John sah Dave McMaster an. Macey bereute seine letzte Bemerkung. Er hatte nur John gegenüber klarstellen wollen, dass er keinen Unruhestifter in dessen Pubs einführen würde. Aber er begriff jetzt, dass er Daves Situation damit verschlimmert hatte, weil er ihm unterstellte, er würde zulassen, dass Unschuldige belästigt werden. Hoffentlich würde Dave es ihm nicht übel nehmen.

»Dem geht’s gut«, ergänzte Macey beschwichtigend. »Ist nichts passiert. Nur die Jacke sieht jetzt aus, als wär sie gebatikt.«

Wenn er in Stimmung war, ließ sich John ebenso leicht unterhalten wie das Publikum im Glasgow Empire an einem regnerischen Dienstag. Immer noch ruhte sein Blick auf Dave. So angeguckt zu werden, dachte Macey, ist, als würde man einem Schmelzofen zu nahe kommen. Man weicht automatisch zurück.

»Was macht Mickey Ballater hier oben? Wer will diesen Abschaum hier haben? Und Panda Paterson? Wenn ich scheiße, kommt was Besseres raus als der.«

»Der war kein Problem, John«, sagte Dave. »Aber ohne dein Okay wollte ich mich nicht mit Cam anlegen. Jetzt wird’s ernst. Das ist alles.«

John starrte ihn an.

»Das will ich hoffen«, sagte er. »Auf einen Laden aufpassen heißt auch, dass man sich um alle kümmert. Wenn du einem Arschloch erlaubst, dir ins Gesicht zu pissen, kommt der Nächste gleich mit ner ganzen Busladung vorbei, und die wollen dann alle mal. Kann ganz schnell einreißen, wenn sich rumspricht, dass man sich im ›Crib‹ was erlauben kann.«

Er trank seinen Tee. Eigentlich fällte er gar keine Entscheidung. Er ließ sie fällen. Bedachtsamkeit war nicht seine Stärke. Dafür Wut.
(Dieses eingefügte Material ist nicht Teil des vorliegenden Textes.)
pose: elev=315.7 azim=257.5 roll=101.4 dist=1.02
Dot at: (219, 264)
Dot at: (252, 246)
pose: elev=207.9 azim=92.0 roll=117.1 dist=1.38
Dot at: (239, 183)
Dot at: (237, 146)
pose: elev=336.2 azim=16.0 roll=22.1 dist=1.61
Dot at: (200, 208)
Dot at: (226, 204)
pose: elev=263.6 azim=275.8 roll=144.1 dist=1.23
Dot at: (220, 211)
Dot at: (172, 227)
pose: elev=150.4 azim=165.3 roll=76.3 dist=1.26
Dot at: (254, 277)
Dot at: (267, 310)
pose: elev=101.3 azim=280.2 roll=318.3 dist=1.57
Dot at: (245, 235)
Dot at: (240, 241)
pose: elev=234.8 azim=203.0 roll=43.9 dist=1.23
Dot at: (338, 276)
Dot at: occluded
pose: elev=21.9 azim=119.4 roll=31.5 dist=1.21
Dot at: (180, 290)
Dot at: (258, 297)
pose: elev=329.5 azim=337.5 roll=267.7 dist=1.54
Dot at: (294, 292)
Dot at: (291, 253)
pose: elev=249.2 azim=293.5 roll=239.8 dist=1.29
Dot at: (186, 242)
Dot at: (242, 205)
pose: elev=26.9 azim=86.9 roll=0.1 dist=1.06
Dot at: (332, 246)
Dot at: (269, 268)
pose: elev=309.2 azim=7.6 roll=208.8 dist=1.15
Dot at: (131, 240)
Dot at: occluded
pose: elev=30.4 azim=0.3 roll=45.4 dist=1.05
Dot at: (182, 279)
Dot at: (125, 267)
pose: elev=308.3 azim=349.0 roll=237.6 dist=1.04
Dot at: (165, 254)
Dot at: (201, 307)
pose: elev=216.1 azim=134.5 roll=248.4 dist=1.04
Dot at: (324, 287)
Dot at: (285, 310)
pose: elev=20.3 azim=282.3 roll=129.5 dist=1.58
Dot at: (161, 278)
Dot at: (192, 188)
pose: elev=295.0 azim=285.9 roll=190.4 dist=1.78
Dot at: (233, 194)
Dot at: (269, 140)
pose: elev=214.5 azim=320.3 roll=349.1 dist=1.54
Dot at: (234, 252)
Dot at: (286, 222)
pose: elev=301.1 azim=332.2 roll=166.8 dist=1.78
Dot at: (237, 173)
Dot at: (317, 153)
Als er dort saß, lockte er sie aus ihrem Zwinger, legte ihr Bruchstücke des Geschehenen vor, als wollte er sie auf eine Fährte setzen.

»Einen zweiten Durchbruch zur Straße?«, sagte er. »Ich glaube kaum, dass das klappt. Wir müssen mal sehen, wie er’s haben will. Wenn er uns so kommt, verpass ich ihm einen Durchbruch in den Brustkorb. Ich hau Löcher rein, da können Vögel drin nisten.«

Er sah Macey an.

»Mach was mit ihm aus.«

»Wann, John?«

»Jetzt.«

»Hier?«

»Nein. Er soll sich’s aussuchen. Egal wo. Aber komm gleich wieder. Ich will ihn gleich sehen.«

Macey ließ den Tee stehen, den er kaum angerührt hatte, und ging zur Tür.

»Macey. Am besten irgendwo in der Nähe von einem Krankenhaus.«

John Rhodes grinste, ein Ereignis, so freundlich wie eine Sonnenfinsternis im Winter.